Creating Ideas That Spread – Don’t Target Specific Networks or Channels, Target Niches and Worldviews
Communications channels have been forever fragmented into:
- Hundreds of cable channels
- Millions of blogs
- A plethora of social networks
- Thousands of magazines and publications of all types both online and offline
I could go on, but you get the idea…
Everything has been diced and diced again, and the way news/information can be received is totally customizable. And, within those fragmented networks there exists an array of niches and topics even more diverse.
Not only is how you receive your news customizable, but the way that people find, publish, distribute and remix information and content is something that is completely personalized.
The blogosphere and customization
Customization and personalization is huge in the blogosphere. People blog through an array of interfaces as diverse as WordPress, Blogger, Typepad, and 20 or so others (probably even more), some use their own domains, others use free hosting provided by Google. Some use StumbleUpon, some use Digg and some use Reddit. Others don’t use any social media and get their news through Google alerts or RSS. Some people read mainstream media, others get news purely from the Web. Some read one or two other blogs, some read hundreds. Some use Twitter and Friendfeed, some use Facebook and MySpace. Some use everything.

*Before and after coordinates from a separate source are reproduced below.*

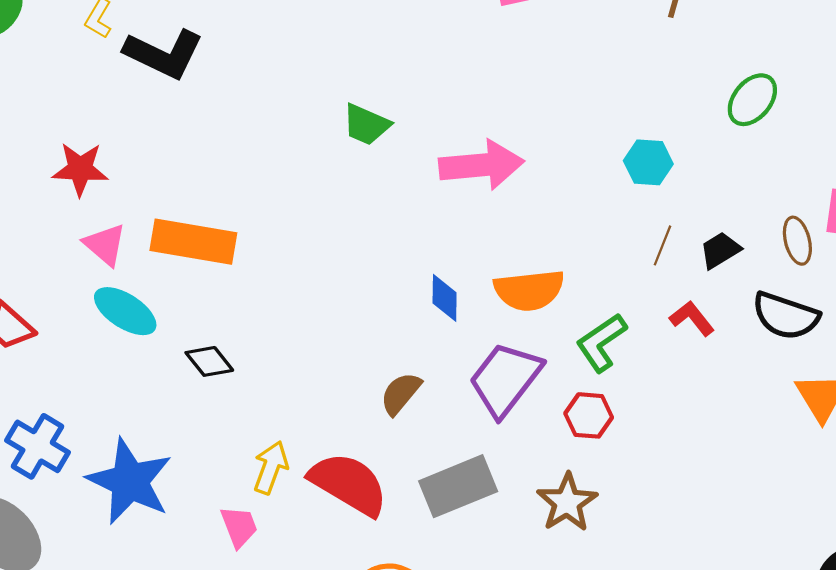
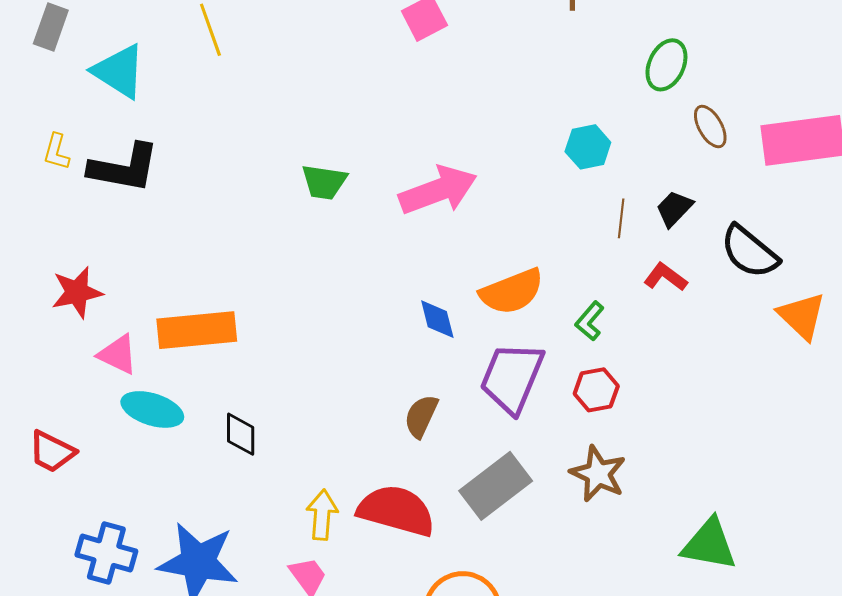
brown ellipse: (797, 241) -> (710, 127), moved
black semicircle: (786, 316) -> (749, 252), turned 36
green L-shape: (601, 343) -> (590, 321), size x0.7
black diamond: (209, 361) -> (241, 434), turned 54

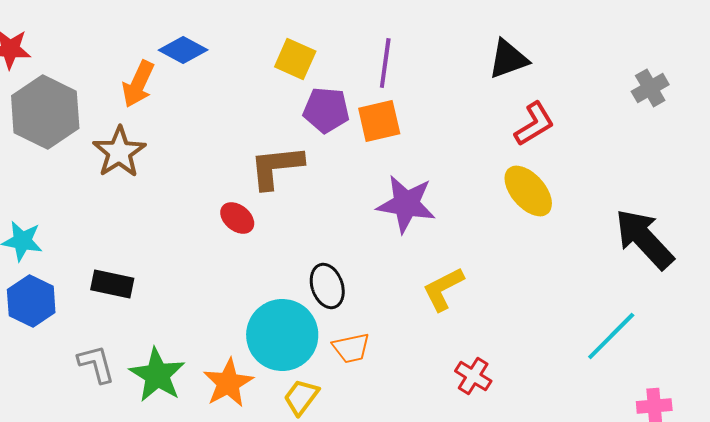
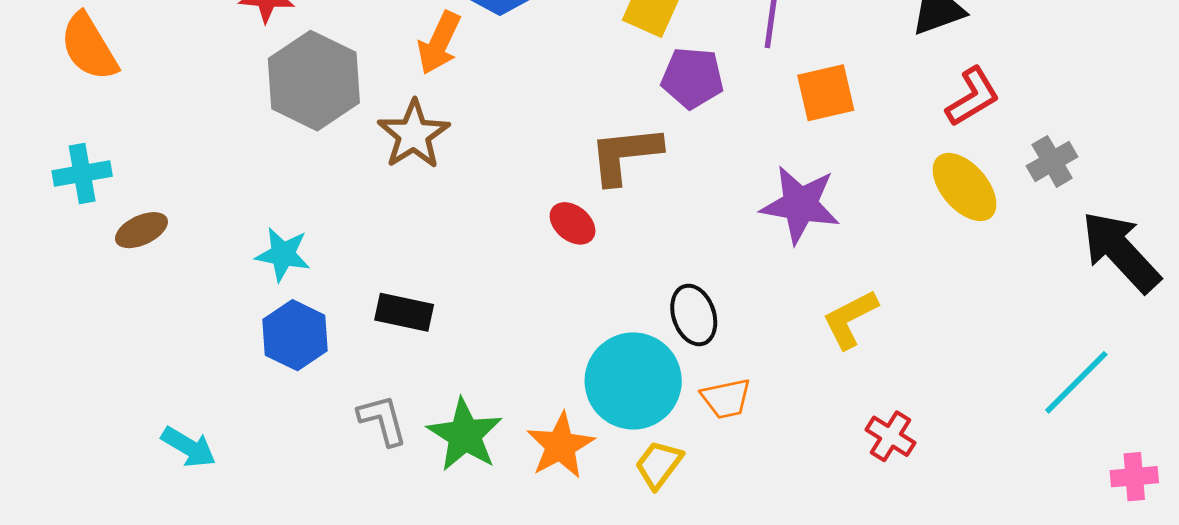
gray cross: (650, 88) -> (1052, 161), moved
orange square: (379, 121) -> (826, 93), moved

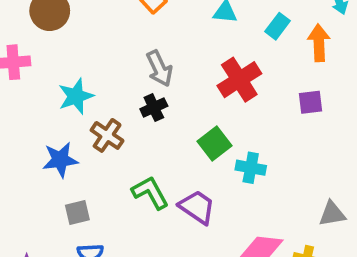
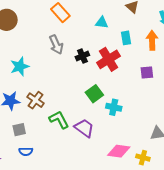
cyan rectangle: (277, 26) -> (126, 38), moved, turned -48
gray arrow: (159, 68) -> (56, 45), moved
black cross: (154, 108) -> (82, 56), moved
brown cross: (107, 135) -> (36, 100), moved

Traditional journalists and customization
Some traditional journalists will read the wires, others don’t care for them. Some want to be reached out to by PR folk, others ignore them entirely. Some reporters like email, some like to talk on the phone (although not many of the latter).
So, it’s clear that:
- People create content and share information in diverse ways
- People get information in equally diverse ways through diverse formats
You probably already figured out what I’m driving at.
Ignore the network and the fragmentation and create ideas for the niche. If your idea speaks to a worldview in a way that really resonates, it will naturally find its way through the complex networks we’ve drawn up to spread information.
I’m not going to go into the whole Web 2.0 bubble stuff, its clichéd and not worth more ink (I mean zeros and ones). Ultimately the most usable and best apps, networks, services and sites will survive.
Essentially, you can’t expect to use every new application and service out there, and that’s okay. In fact, if you aren’t going to use an application to the fullest it probably isn’t even worth using it at all. Focus on being really successful in just a few instead of being mildly successful in many. The cross pollination is there, and the ideas will find their way between them anyway.
Besides, building 5,000 followers in Twitter is all well and good, but what if your idea is so cool 10 people with 5,000 followers say it for you?
Compelling information that speaks to a specific group will spread through that group, regardless of how spread out that group is. Don’t underestimate the ability of people to organize and share information to help positive and unique ideas to spread.
Launching a campaign specifically for Digg, Reddit, Facebook, MySpace or one specific target seems short sighted when if you put something exceeding clever out there it will naturally find its way into the right networks, the ones in the target niche you’re reaching out to.
Just like niche blogging works, creating niche messages and niche marketing works too.
To succeed, you must:
- Speak to a worldview and be specific and direct.
- Not dumb down any part of your idea. Since you’re targeting a niche it should be something that resonates strongly. A watered-down idea will fall flat.
- Develop something passionate, authentic, creative and original. Yes, it should be all of those things, and not just people internally should think so – real people need to think so.
- Not think in terms of purely subjects and topics – worldviews can be anything from groups of people who like to wear cowboy boots to groups of people who have pink houses, to groups of people who like Pink Floyd, to groups of people who love Seinfeld. But specific, clever ideas that speak to a group (hint: especially an ignored group) will spread.